Mail call: Time To Privatize the USPS
The United States Postal Service “lost $9.5 billion shuffling paper around the country in fiscal year 2024” and is projecting another “$6.9 billion loss in fiscal year 2025,” so The Free Press’ Charles Lane wonders, “would privatization be so terrible?” Our “peer nations, including Germany, Japan, Britain, Portugal and the Netherlands, have adopted postal privatization.” Today’s system just doesn’t work: Americans send “one another six billion text messages daily. Half the people surveyed in 2021 hadn’t received a personal letter in five years; 14 percent had never received one.” “This is the age of drones, driverless vehicles, and artificial intelligence. If there’s any part of the federal apparatus that could use a dose of radical disruption, it’s the postal service.”
From the right: The Leak Double Standard
“By all means, let’s talk about ‘leaks’ in the wake of [last] week’s Signal fiasco,” quips The Wall Street Journal’s Kimberley A. Strassel. Yes, “Washington should be concerned that Trump officials blunderingly added a journalist to a Yemen war-planning chat.” But “Compare that with the torrent of leaks that began in the runup to Mr. Trump’s first election.” They ranged from a “scandalous, fact-free ‘dossier’ on fake Trump-Russia collusion” to Jared Kushner’s security clearance. The Senate found “125 news articles containing leaked government information potentially damaging to national security in the first four months of Mr. Trump’s term.” “Hallelujah” that the left and the media “think leaks are a problem,” but until they join with GOP electeds fighting against leaks it’s just one more double standard.
Mideast desk: Why Trump Can’t Beat Houthis
“Attacking the Houthis, who have always given Tehran a big strategic bang for their buck, isn’t likely to cause significant long-term damage,” argues Reuel Marc Gerecht at UnHerd. Indeed, our sparse attacks “are likely refortifying an old Iranian doctrine: that the Islamic Republic’s enemies are willing to attack the clerical regime’s proxies, but not Iran directly.” “Until Iranian supplies are cut off directly, check-mating the Houthis is impossible. “The US and allied navies” are “unlikely to do better until the United States is willing to attack Iranian ports — the primary entrepôts for the Houthis.” Yet “Trump still believes that a nuclear deal with Khamenei is possible. And until he abandons this idea, he’ll likely have no more success against the Houthis than his predecessor.”
Libertarian: Signal’s Surprise Endorsement
“Something of value” we learned from journo Jeffrey Goldberg being included on a Team Trump group chat was that “government officials use the popular encrypted messaging app” Signal “because the intelligence community considers it secure,” observes Reason’s J.D. Tuccille. We “should consider that an endorsement of this technology.” The fact that “administration officials including several from the intelligence community are willing to hold a conversation on the app” is “testimony to the security of the software,” as was CIA Director John Ratcliffe saying that using Signal is standard at the CIA at a March Senate hearing. Still, Tuccille warns, “Nothing is completely safe, of course. People developing security are in a constant race with those trying to compromise it.”
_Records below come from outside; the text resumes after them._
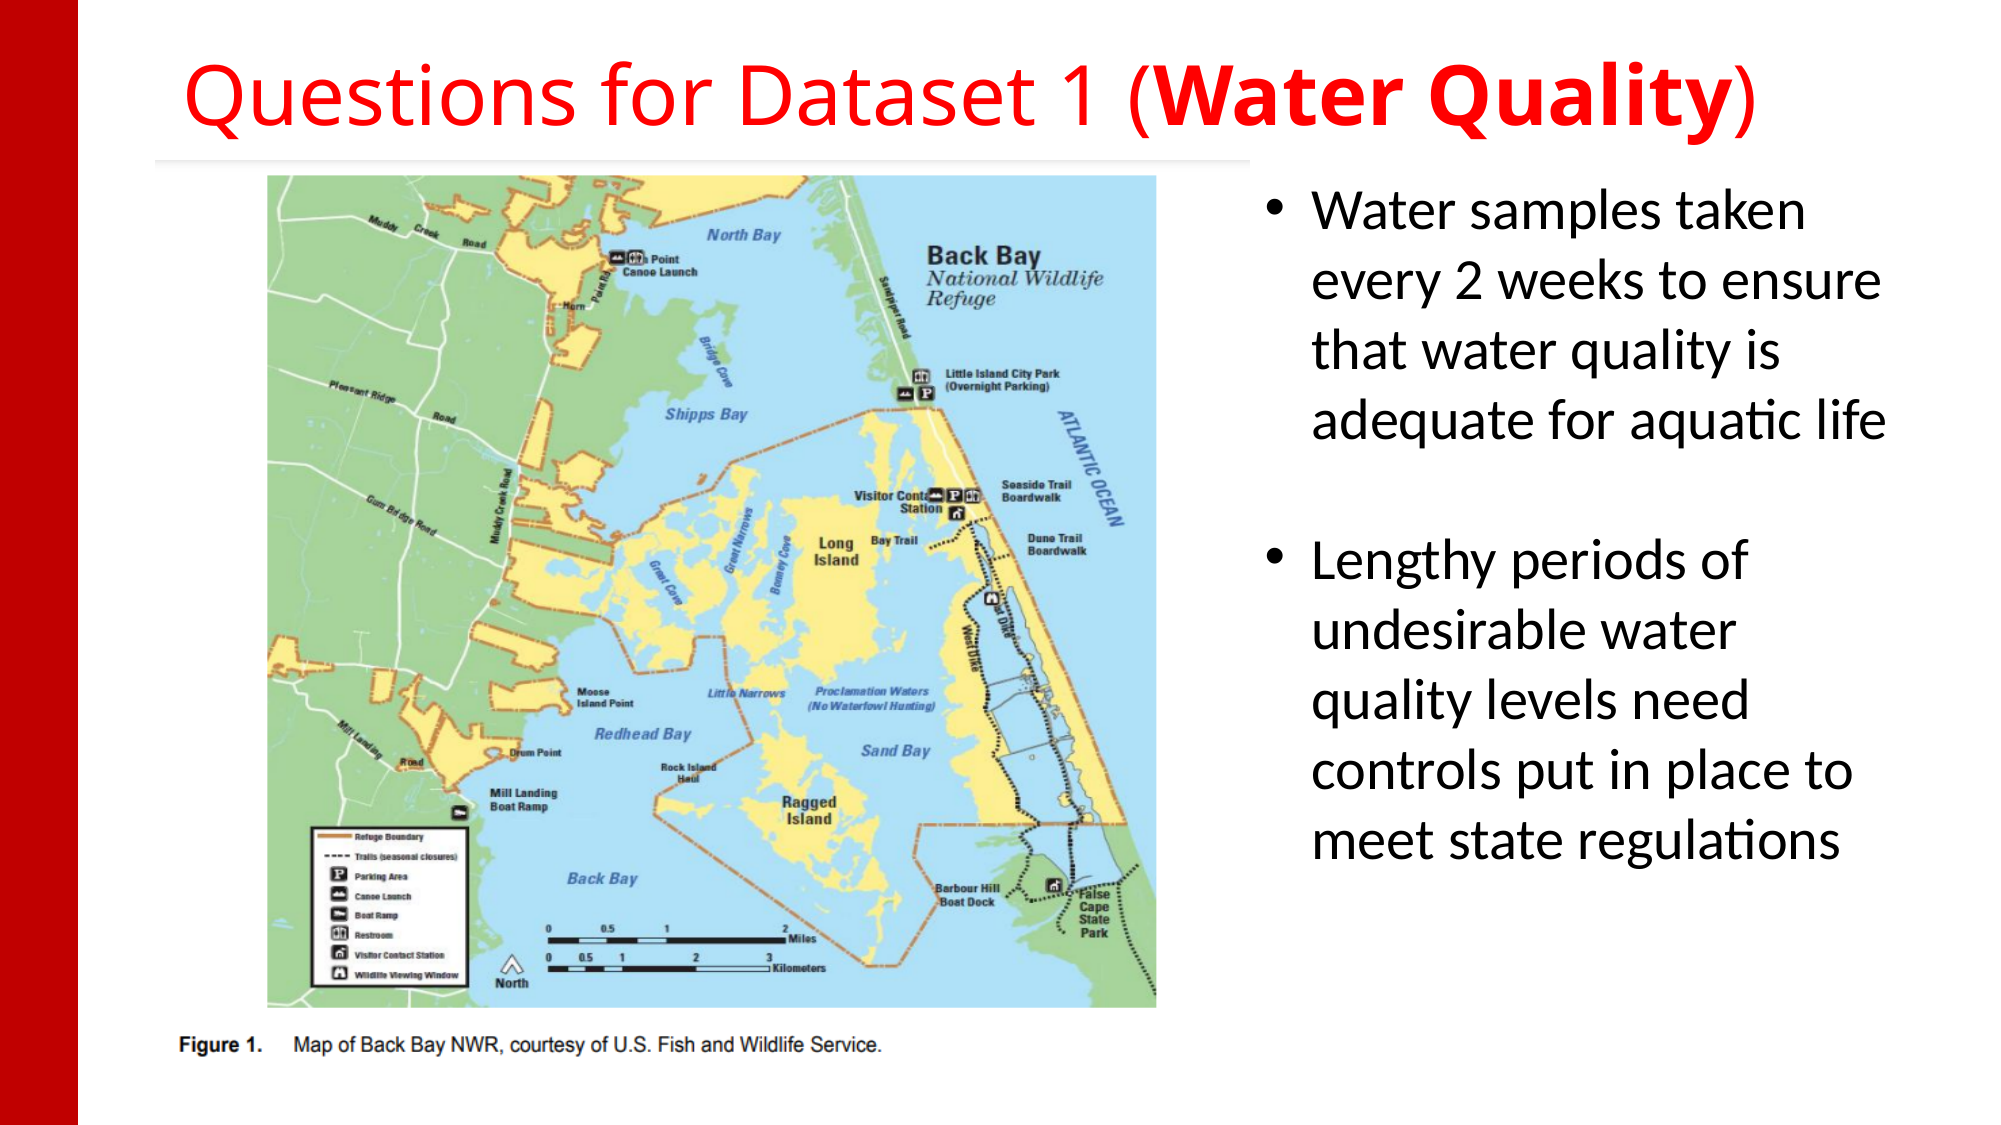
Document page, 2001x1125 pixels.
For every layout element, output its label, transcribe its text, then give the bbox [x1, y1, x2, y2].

text_box [0, 0, 78, 1125]
picture [155, 160, 1250, 1090]
text_box Water samples taken every 2 weeks to ensure that water quality is adequate for aquatic life Lengthy periods of undesirable water quality levels need controls put in place to meet state regulations [1250, 163, 1906, 879]
text_box Questions for Dataset 1 (Water Quality) [167, 34, 1831, 150]
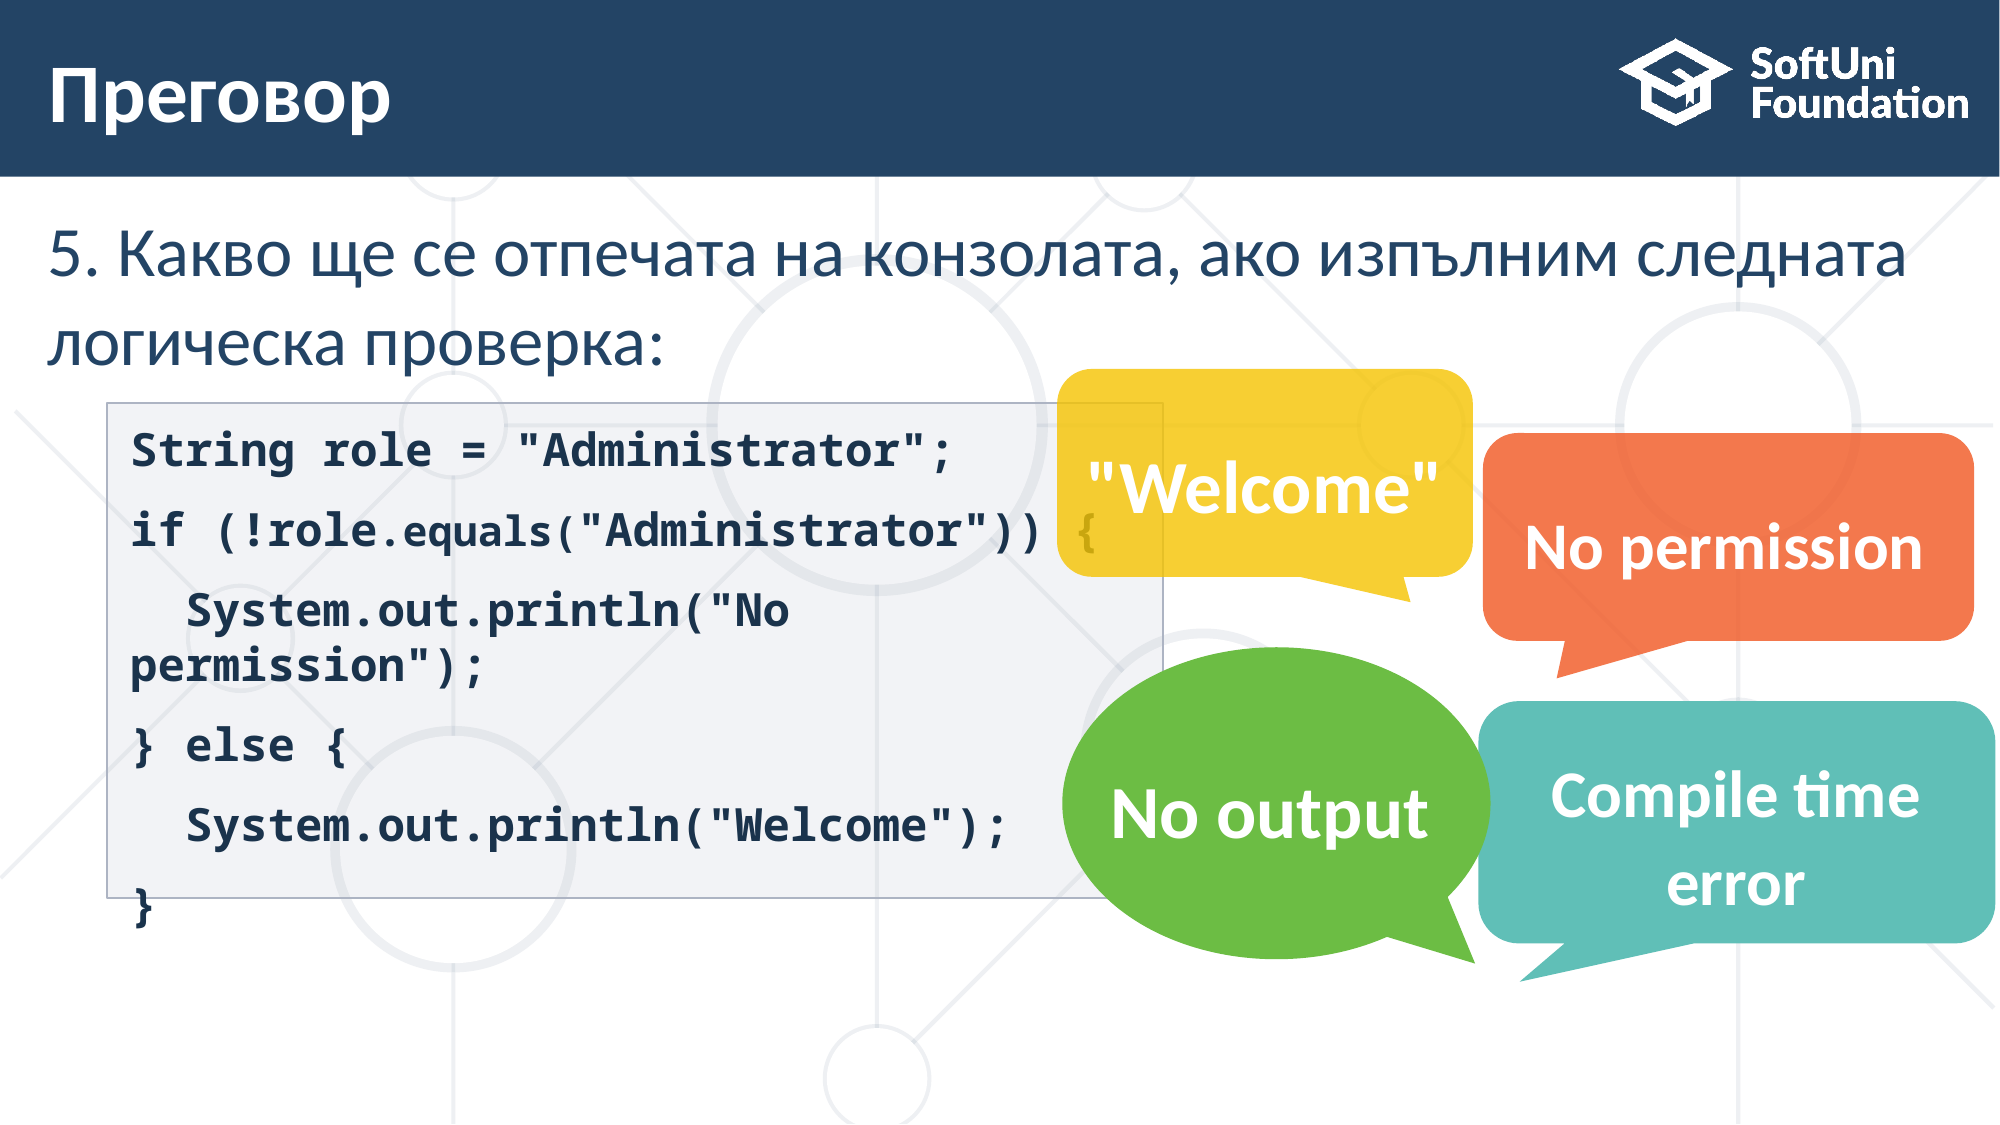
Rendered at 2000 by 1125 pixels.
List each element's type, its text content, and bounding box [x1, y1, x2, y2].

title Преговор [31, 16, 1591, 162]
list String role = "Administrator"; if (!role.equals("Administrator")) { System.out.println("No permission"); } else { System.out.println("Welcome"); } [106, 402, 1164, 899]
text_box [1482, 432, 2000, 642]
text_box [1496, 700, 1996, 944]
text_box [1056, 368, 1474, 577]
list 5. Какво ще се отпечата на конзолата, ако изпълним следната логическа проверка: [29, 195, 1967, 1046]
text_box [1011, 647, 1491, 960]
picture [1618, 38, 1968, 126]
Liberal: Democrats’ Abundance Aversion
“Without an abundance agenda this country is more likely to limp along than to soar,” laments the Liberal Patriot’s Ruy Teixeira. The country’s “shockingly expensive and slow infrastructure projects” hinder “delivering what its people need.” One reason “is an overly burdensome environmental review process.” For Democrats, “cheap, reliable, plentiful energy” must “underpin any abundance agenda” but the party “remains committed to rapid decarbonization.” Dems “seem to forget that working-class voters have little interest in an energy transition.” An uncomfortable truth: The abundance agenda “is incompatible with the modern Democratic Party.” The party puts “ideology and special interests ahead of good governance” — and “working-class voters” — which explains why “Democrats will not necessarily be the natural party of abundance that voters actually want.”